My previous article about the sugar in food and tooth decay only emphasises the need to teach children from an early age how to maintain what they’ve got. Developing fun and engaging ways to teach kids how to brush their teeth can set the foundation for good oral health throughout life. Games and songs are only some methods to help kids remember every single tooth when they brush.

Overall I am not opposed to the recommendations and I can see many benefits in having this programme, or something similar to it, implemented in schools across the country. However, some schools say they do not have time in the school day and question the practicality of such measures.

Have a read and tell me what you think!

Bye! 🙂

Dental Decay and Sugar

I recently read an article on “The Dentist” website about the daily intake of sugar needing to be lowered to just 3% (15g) of your energy intake. This recommendation is lower than the previous W.H.O (World Health Organisation) level of 5% (25g).
These lower figures came from a new study emphasising the need to lower the amount of sugar intake throughout life to prevent high levels of dental decay in adulthood.

It’s been drilled into us for years now the problems sugar causes to our teeth, and this study is telling us that 25g is 10g too much! In a society where sugar is in everything from cereals to soup, it’s important to start asking that question – What are we eating?

The article went on to drop some serious statistics, saying that

Tooth decay is one of the most widespread health problems and it is thought around a third of UK children aged 12 have visible tooth decay.

This isn’t surprising when sugar is no longer just a treat once in a while but a reward and sometimes a sedative for some children. In this era, our favourite meals and snacks are now saturated with unnecessary additional sugar (There’s a reason why golden nuggets was my favorite cereal when I was younger!) which makes tooth decay are real problem when we get older.

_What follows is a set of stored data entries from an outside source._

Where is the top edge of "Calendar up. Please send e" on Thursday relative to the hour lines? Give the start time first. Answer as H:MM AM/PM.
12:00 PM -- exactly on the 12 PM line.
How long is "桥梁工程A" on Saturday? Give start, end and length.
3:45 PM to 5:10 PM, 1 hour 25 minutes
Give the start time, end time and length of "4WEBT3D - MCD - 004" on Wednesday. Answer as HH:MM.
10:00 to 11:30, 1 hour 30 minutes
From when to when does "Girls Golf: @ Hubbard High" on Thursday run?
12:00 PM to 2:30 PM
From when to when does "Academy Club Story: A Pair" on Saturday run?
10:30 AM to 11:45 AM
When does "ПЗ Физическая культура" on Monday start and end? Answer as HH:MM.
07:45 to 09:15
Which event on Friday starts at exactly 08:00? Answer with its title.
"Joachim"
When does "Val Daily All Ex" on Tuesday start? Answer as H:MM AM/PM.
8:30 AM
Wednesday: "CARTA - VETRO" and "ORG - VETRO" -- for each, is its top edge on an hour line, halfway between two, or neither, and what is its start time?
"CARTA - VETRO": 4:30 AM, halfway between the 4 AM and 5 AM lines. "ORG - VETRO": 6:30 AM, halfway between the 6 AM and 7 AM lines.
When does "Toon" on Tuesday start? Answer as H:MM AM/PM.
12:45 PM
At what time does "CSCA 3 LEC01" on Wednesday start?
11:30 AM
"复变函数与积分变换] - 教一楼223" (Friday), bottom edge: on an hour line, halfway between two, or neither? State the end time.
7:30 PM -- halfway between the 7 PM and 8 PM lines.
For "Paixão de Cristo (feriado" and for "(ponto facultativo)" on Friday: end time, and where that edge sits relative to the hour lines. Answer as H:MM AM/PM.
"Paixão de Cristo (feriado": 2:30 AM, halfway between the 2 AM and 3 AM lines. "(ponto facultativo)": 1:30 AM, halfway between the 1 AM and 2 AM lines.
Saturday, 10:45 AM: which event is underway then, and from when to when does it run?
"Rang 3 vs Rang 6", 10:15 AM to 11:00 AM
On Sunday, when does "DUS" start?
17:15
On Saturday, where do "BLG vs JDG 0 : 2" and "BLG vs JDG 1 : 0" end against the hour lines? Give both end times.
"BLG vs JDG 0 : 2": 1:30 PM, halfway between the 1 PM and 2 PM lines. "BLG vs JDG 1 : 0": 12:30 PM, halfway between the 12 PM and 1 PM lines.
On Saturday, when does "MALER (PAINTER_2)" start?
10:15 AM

The fight against sugar is mostly a preventative one which is why Professor Aubrey Sheiham, Emeritus Professor of Dental Public Health and co-author of the study, was urging that the government should take this research into consideration when implementing policies to reduce the sugar levels in food. I believe she was right to demand that more thought should be given to the individual than the food and drink industries feeding us.

When you realise that

Treating dental decay accounts for six -10 per cent of total health costs in industrialized countries.

you realise it’s in everyone’s best interest to lower our sugar intake before it’s too late.